READING PASSAGE:
Where are you looking for inspiration next?
I’m always spending time in Japan, and that’s actually what inspired me to make the brush. It was a taiyaki fish, which is a little Japanese dessert in the shape of a fish. Originally it was a mould, and it had a head on it. We cut off the head and we made this little bad boy. I actually think things through a lot because you don’t want to pour thousands and thousands of dollars into a product that might flop. I’m probably going to head back to Japan in May to look for inspiration based on things that aren’t already a product. Maybe landscape, or… it kind of just hits me randomly. Like when I saw this silly little Japanese dessert on the street and thought, “Hmm, that’s going to be a make-up brush!”
Tell us about the make-up products.

EXERCISE TASKS:
1. In the make-up brush interview, what Japanese dessert inspired the brush?
2. Write the next part of the make-up brush interview, picking up right after its final line.

DATA LINES:
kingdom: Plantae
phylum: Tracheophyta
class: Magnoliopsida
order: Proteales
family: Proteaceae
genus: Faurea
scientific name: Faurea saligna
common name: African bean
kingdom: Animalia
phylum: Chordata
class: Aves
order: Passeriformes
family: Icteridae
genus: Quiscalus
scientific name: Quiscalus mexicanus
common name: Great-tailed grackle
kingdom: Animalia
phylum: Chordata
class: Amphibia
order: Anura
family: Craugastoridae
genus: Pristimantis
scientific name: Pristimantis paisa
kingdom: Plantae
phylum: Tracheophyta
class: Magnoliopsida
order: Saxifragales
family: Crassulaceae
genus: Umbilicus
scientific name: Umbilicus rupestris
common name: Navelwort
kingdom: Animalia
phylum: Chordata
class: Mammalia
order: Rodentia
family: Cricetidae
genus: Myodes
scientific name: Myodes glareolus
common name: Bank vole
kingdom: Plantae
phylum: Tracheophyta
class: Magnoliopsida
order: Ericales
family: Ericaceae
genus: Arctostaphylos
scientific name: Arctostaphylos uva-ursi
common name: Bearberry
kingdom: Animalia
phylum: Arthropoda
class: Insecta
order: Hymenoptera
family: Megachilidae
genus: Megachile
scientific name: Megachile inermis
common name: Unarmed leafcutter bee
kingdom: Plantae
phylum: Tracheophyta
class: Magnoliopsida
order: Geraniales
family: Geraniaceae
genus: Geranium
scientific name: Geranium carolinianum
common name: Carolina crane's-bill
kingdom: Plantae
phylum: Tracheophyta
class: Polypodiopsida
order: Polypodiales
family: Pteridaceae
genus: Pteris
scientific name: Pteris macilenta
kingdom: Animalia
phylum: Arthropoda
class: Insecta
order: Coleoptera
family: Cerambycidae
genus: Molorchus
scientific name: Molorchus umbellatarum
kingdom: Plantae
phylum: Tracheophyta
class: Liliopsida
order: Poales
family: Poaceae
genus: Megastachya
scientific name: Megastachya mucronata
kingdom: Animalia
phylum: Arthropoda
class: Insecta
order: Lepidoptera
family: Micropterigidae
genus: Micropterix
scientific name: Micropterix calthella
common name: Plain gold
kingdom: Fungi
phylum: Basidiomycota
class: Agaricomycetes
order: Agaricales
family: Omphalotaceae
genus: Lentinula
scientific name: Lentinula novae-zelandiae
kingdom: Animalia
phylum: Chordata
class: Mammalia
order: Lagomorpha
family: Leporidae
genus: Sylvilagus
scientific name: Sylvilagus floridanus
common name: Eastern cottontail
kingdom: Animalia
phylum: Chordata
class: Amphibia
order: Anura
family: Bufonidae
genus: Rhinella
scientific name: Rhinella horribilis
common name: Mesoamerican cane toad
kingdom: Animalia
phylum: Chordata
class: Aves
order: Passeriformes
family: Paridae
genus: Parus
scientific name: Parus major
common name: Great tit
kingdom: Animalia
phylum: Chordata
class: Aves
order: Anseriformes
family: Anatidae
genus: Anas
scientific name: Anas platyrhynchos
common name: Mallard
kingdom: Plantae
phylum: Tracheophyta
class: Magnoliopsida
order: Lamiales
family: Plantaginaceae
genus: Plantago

ANSWERS:
1. A taiyaki fish, a little Japanese dessert in the shape of a fish.

2.
We’ve got the lipstick – I actually worked on this formula for a long time. Back in the day, when Lime Crime were innovators, they were hard to get. They didn’t approve people, so I was like, I’m going to try to make this. I came up with my own formula. I put it in a drawer for about three years because I couldn’t afford a chemist – I was an apprentice hairdresser! About three years later I took it out of the drawer and it wasn’t mouldy or separated. I already had the formula done, and then Kat Von D and Jeffree Star were fighting publicly. Jeffree Star also stopped stocking to Australia, which was a big deal. I quickly called the place that I had started formulating with and said, “I’ll give you double, let’s get this into production now”. They did a rush lot and I launched. Everybody that stocked Jeffree Star and were left stranded, they jumped ship. That’s cool because then the money stays in Australia, we get more creative jobs in Australia. There’s no cosmetic productive industry there unless it’s corporate at the moment. That was important for me to have something there for other people that want to follow in my footsteps.
What about your eyeshadows?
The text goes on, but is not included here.